**DESCRIPTION OF THE TASK**
In the article on Banco Santander's bid for Abbey, how much is the takeover offer worth?

**DOCUMENT SEGMENT**

Is it gain or pain in Spain for Abbey?

Melanie Bien sees beyond last week's headlines and asks what the sale of the bank would mean for small investors

Abbey shareholders have plenty to ponder this weekend after last week's announcement that Banco Santander Central Hispano has made an £8bn takeover bid for the bank.

Abbey will write to shareholders next month, advising them to accept the offer. An extraordinary general meeting will also be called, probably in October, when shareholders can vote on the proposed takeover. If the bid is approved, Abbey shares will be cancelled and its shareholders will become Santander shareholders. They will also get a cash payout.

Abbey hopes the takeover will be completed by the end of the year. But how would it affect shareholders and customers?

Who is Banco Santander and is the takeover bid good news for Abbey?

Santander is the second-largest banking and financial group in the eurozone. It operates through offices and subsidiaries across Spain and other European and Latin American countries.

Santander has not revealed details of its plans for Abbey; more information will be sent to Abbey shareholders next month.

**RECORD EXCERPTS**
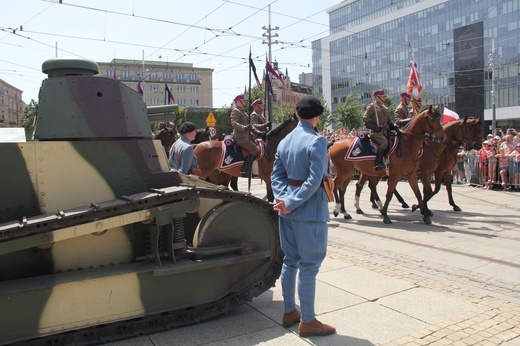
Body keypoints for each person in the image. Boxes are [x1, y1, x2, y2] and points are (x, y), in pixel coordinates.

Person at [271, 96, 336, 338]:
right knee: (309, 266)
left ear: (298, 114)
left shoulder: (285, 140)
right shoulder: (317, 140)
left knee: (290, 260)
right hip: (309, 212)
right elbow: (314, 180)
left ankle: (290, 312)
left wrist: (283, 200)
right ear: (317, 116)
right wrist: (292, 202)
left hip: (286, 210)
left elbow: (276, 176)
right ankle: (308, 321)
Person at [230, 94, 265, 177]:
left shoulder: (243, 112)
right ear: (238, 101)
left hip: (246, 136)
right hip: (240, 137)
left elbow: (251, 126)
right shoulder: (236, 111)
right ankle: (246, 170)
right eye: (243, 100)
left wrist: (259, 132)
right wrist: (244, 128)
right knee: (255, 150)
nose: (245, 102)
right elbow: (234, 123)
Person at [363, 89, 397, 171]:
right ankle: (378, 163)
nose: (385, 98)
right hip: (376, 132)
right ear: (377, 97)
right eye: (383, 97)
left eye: (385, 96)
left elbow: (388, 120)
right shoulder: (372, 107)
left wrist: (394, 127)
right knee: (384, 142)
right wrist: (375, 127)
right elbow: (365, 118)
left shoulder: (384, 108)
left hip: (385, 131)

**ANSWER BELOW**
£8bn